Leía yo el otro día que existe un mito en internet que dice que la canción número uno del año que cumplí 14 es la que define mi vida. Don’t Go Breaking my Heart. Elton John y Kiki Dee. Explica tanto. Ni siquiera recuerdo si me gustaba esa rolita tan bailable que, por cierto, llevó por primera vez a Sir Elton a alcanzar un primer lugar en su nativo Reino Unido. En español se destaca Jamás de Camilo Sesto. Cursi. Cursi. Cursi. Con razón. Y no es que me disgusten los intérpretes, mas ¿que se puede esperar de este par de canciones en particular?
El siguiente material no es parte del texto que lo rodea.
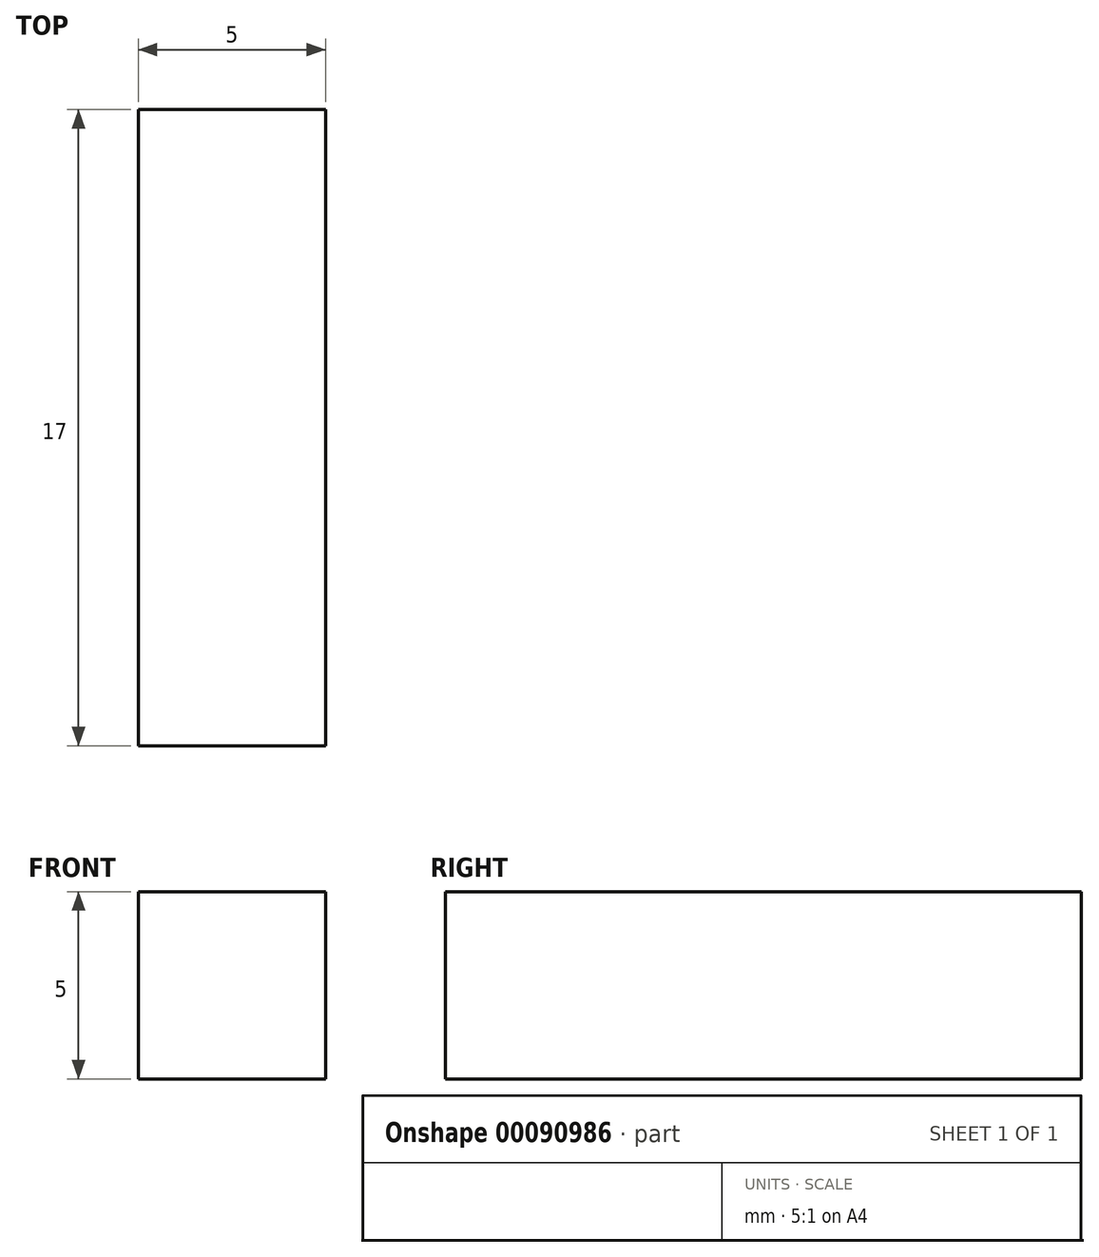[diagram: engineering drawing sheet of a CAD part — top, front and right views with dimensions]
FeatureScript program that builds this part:
annotation { "Feature Type Name" : "Feature", "Feature Type Description" : "" }
export const myFeature = defineFeature(function(context is Context, id is Id, definition is map)
    precondition{}
    {
        {
            var Q0;
            Q0=qCreatedBy(makeId("Front.planeOp"),FACE);
            var sketch = newSketch(context, id + "F0", { "sketchPlane" : qUnion([Q0])});
            skLineSegment(sketch, "E0.bottom", {"start": v(-33.74, 30.37) * mm, "end": v(-28.74, 30.37) * mm});
            skLineSegment(sketch, "E0.top", {"start": v(-33.74, 25.37) * mm, "end": v(-28.74, 25.37) * mm});
            skLineSegment(sketch, "E0.left", {"start": v(-33.74, 30.37) * mm, "end": v(-33.74, 25.37) * mm});
            skLineSegment(sketch, "E0.right", {"start": v(-28.74, 30.37) * mm, "end": v(-28.74, 25.37) * mm});
            skSolve(sketch);
        }
        {
            var Q0;
            Q0=makeQuery(id+"F0.imprint","IMPRINT",FACE,{"disambiguationData":[TD([[makeQuery(id+"F0.imprint","IMPRINT",EDGE,{"derivedFrom":sQuery(id+"F0.wireOp",EDGE,"E0.bottom")}),-1.0]])]});
            extrude(context, id + "F1", {"entities" : qUnion([Q0]), "depth" : 17 * mm});
        }
    });
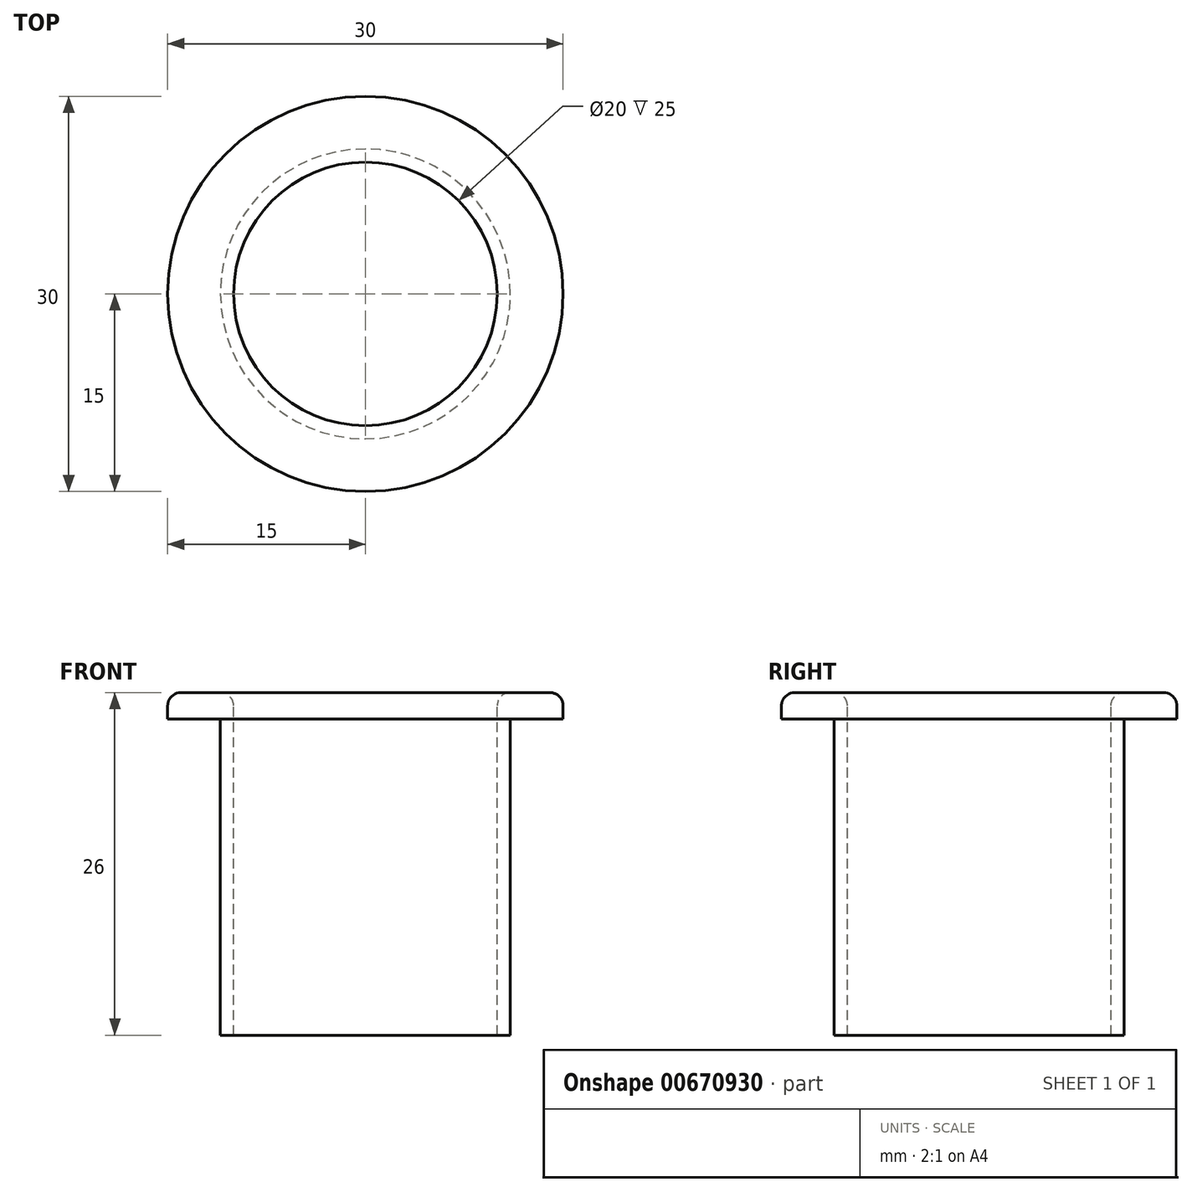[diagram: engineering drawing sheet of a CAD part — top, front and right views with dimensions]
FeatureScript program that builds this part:
annotation { "Feature Type Name" : "Feature", "Feature Type Description" : "" }
export const myFeature = defineFeature(function(context is Context, id is Id, definition is map)
    precondition{}
    {
        {
            var Q0;
            Q0=qCreatedBy(makeId("Top.planeOp"),FACE);
            var sketch = newSketch(context, id + "F0", { "sketchPlane" : qUnion([Q0])});
            skCircle(sketch, "E0", {"center": v(0, 0) * mm, "radius": 10 * mm});
            skCircle(sketch, "E1", {"center": v(0, 0) * mm, "radius": 15 * mm});
            skCircle(sketch, "E2", {"center": v(0, 0) * mm, "radius": 11 * mm});
            skSolve(sketch);
        }
        {
            var Q0;
            Q0=makeQuery(id+"F0.imprint","IMPRINT",FACE,{"disambiguationData":[TD([[makeQuery(id+"F0.imprint","IMPRINT",EDGE,{"derivedFrom":sQuery(id+"F0.wireOp",EDGE,"E0")}),-1.0]])]});
            extrude(context, id + "F1", {"entities" : qUnion([Q0]), "oppositeDirection" : true, "depth" : 24 * mm, "offsetDistance" : 25 * mm});
        }
        {
            var Q0;
            Q0=makeQuery(id+"F0.imprint","IMPRINT",FACE,{"disambiguationData":[TD([[makeQuery(id+"F0.imprint","IMPRINT",EDGE,{"derivedFrom":sQuery(id+"F0.wireOp",EDGE,"E0")}),-1.0]])]});
            var Q1;
            Q1=makeQuery(id+"F0.imprint","IMPRINT",FACE,{"disambiguationData":[TD([[makeQuery(id+"F0.imprint","IMPRINT",EDGE,{"derivedFrom":sQuery(id+"F0.wireOp",EDGE,"E1")}),1.0]])]});
            extrude(context, id + "F2", {"entities" : qUnion([Q0, Q1]), "operationType" : NewBodyOperationType.ADD, "depth" : 2 * mm, "offsetDistance" : 25 * mm});
        }
        {
            var Q0;
            Q0=makeQuery(id+"F2.opExtrude","CAP_EDGE",EDGE,{"disambiguationData":[OSD([sQuery(id+"F0.wireOp",EDGE,"E1")])],"isStart":false});
            var Q1;
            Q1=makeQuery(id+"F2.opExtrude","CAP_EDGE",EDGE,{"disambiguationData":[OSD([sQuery(id+"F0.wireOp",EDGE,"E0")])],"isStart":false});
            fillet(context, id + "F3", {"entities" : qUnion([Q0, Q1]), "radius" : 1 * mm, "tangentPropagation" : true, "allowEdgeOverflow" : false});
        }
    });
Investigué un poco mas y, resulta que la lista de éxitos del ano incluye muchos y claros recuerdos: Diana Ross, Paul McCartney & Wings, Doobie Brothers. También por estas épocas la música disco sonaba por todos lados: Donna Summer, Phyllis Hyman, Chicy, muchos otros artistas que pasaron a la historia sin pena ni gloria. Empecé a escuchar música mucho antes de entenderla, de realmente identificarme con letras de abandono y sufrimiento romántico. Nos pasa a todos. La música en casa, en la radio, en tiendas y centros comerciales, en fiestas. Pero para los 14 ya empezaban a distinguirse mis gustos musicales. De “sensibilidad posh”, escuchaba a Mario Vargas a través de quien conocí a muchos artistas que siguen siendo mis favoritos. Carly Simon me viene en mente, Harry Nilsson. Música con la que podía identificarme no a través del baile sino sus letras. Total que después de mucho pensar y analizar he logrado entender por qué es tal mi afición a la música disco: me llega a los pies y no al cerebro. La música de los 80s, en cambio, azotada y filosófica, me llego a un nivel más cerebral e inclusive hay rolitas que, hasta la fecha, despiertan en mí sentimientos encontrados. Los 80s, estarán de acuerdo, fueron muy intensos.

Uno de los pocos temas en los que médicos, psicólogos, sociólogos y demás expertos están de acuerdo es que existe una etapa de la vida llamada adolescencia, en lo que no coinciden es en cuánto dura. Y no me refiero a los cambios físicos que son obvios y bien conocidos, sino a los emocionales y psicológicos con los que sufrimos todos los involucrados. Los años rebeldes. Mucho tiene que ver con el desarrollo del lóbulo frontal y otros tantos tecnicismos en los que no soy experta. Lo que sí puedo afirmar es que esta parte del cerebro no termina de desarrollarse sino hasta los veinte. Un argumento muy interesante es el que propone la doctora en neurociencia Sarah-Jayne Blackmore, quien afirma en su libro “Inventing Ourselves: The Secret Life of the Teenage Brain” que la edad más peligrosa en esta etapa son justamente los 14 años. Aquí los impulsos, las emociones y, el riesgo vs consecuencia empieza a definirse y la presión de grupo pesa mucho más que el castigo de los papás. Y como éste hay muchos, empezando por el clásico de Erikson. Yo fui adolescente tardía. Entre los 14 y los 21 yo quería bailar: hustle, disco, funk, soul, R&B, pop. Hasta la fecha. Pero es un hecho que a los 14 bebí mis primeras cubas con resultados catastróficos e hice del fumar un pasatiempo regular. Mi primer beso también se dio por estos tiempos.

Yo les recomendaría hacer este ejercicio. Mito o no, curiosear entre la música de mi adolescencia -mis grandes éxitos- es como leer la descripción de mi signo zodiacal, aprender del Tigre chino, unir cabos, encontrar sorpresas y, lo más importante, bailar como si nadie estuviese viendo.